In short: By increasing the company’s total share capital, diluting shareholder holdings, NIO replaces part of the cash compensation with equity, which is also recorded as an expense for the company (for example, shares granted to R&D personnel are recorded as NIO’s R&D expenses). These shares are granted to eligible employees and are generally locked for several years. After the lock-up period, employees are free to sell the shares and cash out.
In Silicon Valley startups, equity incentives are a common win-win strategy. They reduce the company’s cash pressure and align employees’ long-term interests with the company, effectively serving as “golden handcuffs” (with a lock-up period) to retain talent.

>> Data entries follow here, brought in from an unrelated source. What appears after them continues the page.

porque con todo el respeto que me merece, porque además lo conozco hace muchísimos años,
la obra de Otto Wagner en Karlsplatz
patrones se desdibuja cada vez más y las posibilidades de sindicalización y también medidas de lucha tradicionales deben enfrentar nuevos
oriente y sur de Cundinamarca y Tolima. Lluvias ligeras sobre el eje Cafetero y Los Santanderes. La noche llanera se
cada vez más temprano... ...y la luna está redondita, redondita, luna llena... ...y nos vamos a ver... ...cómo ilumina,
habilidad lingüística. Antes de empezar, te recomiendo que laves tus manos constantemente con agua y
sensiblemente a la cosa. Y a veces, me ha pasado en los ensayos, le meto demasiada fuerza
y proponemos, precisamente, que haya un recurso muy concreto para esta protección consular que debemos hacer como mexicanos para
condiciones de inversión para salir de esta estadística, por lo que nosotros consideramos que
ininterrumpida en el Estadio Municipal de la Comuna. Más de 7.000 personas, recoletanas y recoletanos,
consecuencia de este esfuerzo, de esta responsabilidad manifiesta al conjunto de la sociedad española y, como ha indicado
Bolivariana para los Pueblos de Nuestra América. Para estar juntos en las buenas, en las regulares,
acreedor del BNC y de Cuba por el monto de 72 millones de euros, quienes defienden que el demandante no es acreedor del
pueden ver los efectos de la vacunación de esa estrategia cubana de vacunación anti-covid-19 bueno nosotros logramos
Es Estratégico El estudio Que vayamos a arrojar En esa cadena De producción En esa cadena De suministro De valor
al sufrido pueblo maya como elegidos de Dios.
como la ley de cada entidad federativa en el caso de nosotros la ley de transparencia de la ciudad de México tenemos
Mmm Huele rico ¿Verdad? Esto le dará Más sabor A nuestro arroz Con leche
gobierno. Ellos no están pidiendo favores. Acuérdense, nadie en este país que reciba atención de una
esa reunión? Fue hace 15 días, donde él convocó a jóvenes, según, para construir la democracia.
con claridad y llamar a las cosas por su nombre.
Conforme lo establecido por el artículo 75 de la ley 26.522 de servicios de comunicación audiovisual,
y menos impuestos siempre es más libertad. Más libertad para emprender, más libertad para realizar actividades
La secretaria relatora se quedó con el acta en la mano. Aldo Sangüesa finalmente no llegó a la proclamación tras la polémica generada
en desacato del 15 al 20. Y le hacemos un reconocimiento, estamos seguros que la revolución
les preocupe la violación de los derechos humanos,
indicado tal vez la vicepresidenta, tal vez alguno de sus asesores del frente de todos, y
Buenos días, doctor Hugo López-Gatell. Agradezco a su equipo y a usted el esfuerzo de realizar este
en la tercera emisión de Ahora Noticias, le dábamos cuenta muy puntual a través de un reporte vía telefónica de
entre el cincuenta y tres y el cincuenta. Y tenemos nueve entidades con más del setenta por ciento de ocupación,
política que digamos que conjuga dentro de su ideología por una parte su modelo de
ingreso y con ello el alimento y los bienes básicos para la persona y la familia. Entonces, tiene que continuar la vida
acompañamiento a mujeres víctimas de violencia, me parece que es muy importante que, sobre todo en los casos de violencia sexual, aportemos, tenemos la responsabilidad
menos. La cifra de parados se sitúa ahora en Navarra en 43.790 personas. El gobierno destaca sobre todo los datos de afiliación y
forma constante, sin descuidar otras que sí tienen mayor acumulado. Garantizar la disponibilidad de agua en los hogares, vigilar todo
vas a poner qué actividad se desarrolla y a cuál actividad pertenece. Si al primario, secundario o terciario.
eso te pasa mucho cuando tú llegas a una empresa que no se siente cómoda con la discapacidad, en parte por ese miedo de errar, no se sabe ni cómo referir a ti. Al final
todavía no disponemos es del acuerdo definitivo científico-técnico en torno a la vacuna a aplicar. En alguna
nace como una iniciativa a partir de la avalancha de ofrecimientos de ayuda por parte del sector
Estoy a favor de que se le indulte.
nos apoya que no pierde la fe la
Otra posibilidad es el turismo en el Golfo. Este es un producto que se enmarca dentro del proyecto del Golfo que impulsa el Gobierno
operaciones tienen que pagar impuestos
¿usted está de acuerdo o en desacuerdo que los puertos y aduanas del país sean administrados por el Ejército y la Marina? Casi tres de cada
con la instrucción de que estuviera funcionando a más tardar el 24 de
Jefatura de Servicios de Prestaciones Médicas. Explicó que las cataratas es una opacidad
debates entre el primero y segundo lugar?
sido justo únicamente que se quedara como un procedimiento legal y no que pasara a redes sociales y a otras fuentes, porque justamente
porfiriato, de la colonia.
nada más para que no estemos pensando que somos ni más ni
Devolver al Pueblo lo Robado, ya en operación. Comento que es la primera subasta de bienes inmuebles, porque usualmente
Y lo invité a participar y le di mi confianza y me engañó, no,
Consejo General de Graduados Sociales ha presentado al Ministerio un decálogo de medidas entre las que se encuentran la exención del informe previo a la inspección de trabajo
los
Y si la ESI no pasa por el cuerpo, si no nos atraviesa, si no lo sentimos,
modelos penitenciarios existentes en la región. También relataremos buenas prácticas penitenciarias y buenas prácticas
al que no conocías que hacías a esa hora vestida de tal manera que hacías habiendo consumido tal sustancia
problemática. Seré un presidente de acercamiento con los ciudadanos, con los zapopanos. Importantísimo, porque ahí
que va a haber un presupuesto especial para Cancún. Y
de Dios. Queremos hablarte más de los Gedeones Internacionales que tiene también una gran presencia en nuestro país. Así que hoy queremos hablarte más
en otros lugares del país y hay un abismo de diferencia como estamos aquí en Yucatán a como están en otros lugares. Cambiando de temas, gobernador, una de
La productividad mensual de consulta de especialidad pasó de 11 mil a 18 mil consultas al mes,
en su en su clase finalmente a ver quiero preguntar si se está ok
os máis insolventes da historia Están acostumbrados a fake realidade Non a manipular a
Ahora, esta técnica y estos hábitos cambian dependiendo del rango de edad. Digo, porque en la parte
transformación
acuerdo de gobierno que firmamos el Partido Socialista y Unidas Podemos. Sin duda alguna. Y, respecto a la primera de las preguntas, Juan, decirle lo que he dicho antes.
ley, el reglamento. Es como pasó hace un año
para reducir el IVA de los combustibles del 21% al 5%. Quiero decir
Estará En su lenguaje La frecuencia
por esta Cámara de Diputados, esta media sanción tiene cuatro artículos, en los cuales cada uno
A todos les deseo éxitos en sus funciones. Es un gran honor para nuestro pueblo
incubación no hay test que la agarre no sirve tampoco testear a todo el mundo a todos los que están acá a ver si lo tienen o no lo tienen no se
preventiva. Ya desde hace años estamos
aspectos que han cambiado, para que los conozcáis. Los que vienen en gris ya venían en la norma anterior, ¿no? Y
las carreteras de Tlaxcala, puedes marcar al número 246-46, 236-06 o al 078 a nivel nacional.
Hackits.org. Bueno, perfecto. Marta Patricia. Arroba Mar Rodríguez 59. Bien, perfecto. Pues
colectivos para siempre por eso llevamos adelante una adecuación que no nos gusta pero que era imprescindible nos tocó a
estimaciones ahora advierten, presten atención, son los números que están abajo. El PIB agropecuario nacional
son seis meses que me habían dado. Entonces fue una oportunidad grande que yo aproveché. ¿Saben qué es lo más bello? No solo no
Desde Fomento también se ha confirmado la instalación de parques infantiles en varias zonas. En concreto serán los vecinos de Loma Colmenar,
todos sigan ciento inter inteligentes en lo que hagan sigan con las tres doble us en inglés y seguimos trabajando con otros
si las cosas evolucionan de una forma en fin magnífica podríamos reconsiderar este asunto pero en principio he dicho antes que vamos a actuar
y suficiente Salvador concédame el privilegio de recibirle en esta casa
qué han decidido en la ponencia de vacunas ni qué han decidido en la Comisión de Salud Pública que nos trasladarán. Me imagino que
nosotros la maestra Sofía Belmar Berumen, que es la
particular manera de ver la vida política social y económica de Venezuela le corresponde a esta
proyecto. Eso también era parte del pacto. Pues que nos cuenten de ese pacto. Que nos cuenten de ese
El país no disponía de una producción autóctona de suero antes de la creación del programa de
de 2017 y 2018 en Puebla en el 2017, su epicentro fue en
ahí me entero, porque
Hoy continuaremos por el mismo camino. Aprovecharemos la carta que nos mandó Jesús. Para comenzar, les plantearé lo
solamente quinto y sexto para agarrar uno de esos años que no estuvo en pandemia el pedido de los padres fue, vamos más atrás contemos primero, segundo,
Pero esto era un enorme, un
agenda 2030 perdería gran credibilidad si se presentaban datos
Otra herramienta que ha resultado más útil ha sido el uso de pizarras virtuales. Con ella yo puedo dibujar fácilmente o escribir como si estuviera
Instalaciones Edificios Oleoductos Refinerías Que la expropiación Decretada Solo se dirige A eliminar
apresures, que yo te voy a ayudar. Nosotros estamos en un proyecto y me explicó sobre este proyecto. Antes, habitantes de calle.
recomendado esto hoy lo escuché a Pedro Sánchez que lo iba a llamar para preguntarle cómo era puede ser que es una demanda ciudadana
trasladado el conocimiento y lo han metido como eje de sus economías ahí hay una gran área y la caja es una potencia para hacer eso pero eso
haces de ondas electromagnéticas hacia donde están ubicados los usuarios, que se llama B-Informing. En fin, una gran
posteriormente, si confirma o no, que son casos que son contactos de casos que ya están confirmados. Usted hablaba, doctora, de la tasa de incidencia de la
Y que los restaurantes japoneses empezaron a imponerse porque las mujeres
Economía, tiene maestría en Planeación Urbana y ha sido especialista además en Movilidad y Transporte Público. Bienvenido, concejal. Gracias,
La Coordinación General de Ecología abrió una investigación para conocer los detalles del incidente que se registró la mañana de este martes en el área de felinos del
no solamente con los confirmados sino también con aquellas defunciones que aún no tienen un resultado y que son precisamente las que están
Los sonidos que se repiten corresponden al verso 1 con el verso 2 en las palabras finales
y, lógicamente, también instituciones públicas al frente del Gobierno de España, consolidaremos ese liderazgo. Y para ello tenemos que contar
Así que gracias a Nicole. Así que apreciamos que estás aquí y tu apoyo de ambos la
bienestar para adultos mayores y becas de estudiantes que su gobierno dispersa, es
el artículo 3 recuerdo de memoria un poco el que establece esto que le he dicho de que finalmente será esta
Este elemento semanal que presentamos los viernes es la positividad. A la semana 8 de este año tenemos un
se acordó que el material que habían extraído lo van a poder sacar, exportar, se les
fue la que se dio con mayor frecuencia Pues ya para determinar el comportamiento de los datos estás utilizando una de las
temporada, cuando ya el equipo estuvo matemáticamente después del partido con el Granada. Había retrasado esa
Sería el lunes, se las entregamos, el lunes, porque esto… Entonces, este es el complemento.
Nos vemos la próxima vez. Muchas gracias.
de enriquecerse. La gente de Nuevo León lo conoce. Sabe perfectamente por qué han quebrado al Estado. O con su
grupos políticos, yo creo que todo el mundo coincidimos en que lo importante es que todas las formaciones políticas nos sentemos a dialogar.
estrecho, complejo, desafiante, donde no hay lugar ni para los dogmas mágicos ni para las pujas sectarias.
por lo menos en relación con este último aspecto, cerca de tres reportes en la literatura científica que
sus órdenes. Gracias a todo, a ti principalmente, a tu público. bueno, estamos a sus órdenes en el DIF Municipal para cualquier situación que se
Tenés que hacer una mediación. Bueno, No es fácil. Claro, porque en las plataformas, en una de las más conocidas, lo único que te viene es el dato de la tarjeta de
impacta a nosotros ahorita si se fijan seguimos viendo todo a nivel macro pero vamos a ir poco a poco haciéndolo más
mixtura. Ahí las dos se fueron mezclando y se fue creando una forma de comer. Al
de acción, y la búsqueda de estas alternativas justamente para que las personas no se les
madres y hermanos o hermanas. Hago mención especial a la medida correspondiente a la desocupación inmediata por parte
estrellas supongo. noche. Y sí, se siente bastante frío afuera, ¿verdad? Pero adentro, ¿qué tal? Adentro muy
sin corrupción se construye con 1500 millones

For example, Tesla previously implemented widespread employee ownership (allowing employees to share in the significant gains from stock price increases, although most Tesla employees did not hold onto the stock). NIO also practices widespread employee ownership.
This strategy integrates employees into the company’s vision and saves a substantial amount on cash compensation expenditures.
From its inception, NIO has systematically implemented equity incentives for all employees, generally on an annual basis.
The total scale of equity incentives for 2015, 2016, and 2017 was 46.26 million shares, 18 million shares, and 33 million shares, respectively.
In the 2018 plan, the initial scale was 23 million shares. Thereafter, the total incentive pool will automatically increase annually by 1.5% of the total issued and outstanding share capital as of the end of the previous year.
NIO’s equity incentives have also helped the company retain a large number of talents. The equity incentive expenses generated by R&D personnel accounted for 16.1%, 24.8%, and 27.3% of the total equity incentive costs in 2018, 2019, and 2020, respectively. In the first three quarters of 2021, the proportion was 35.4%.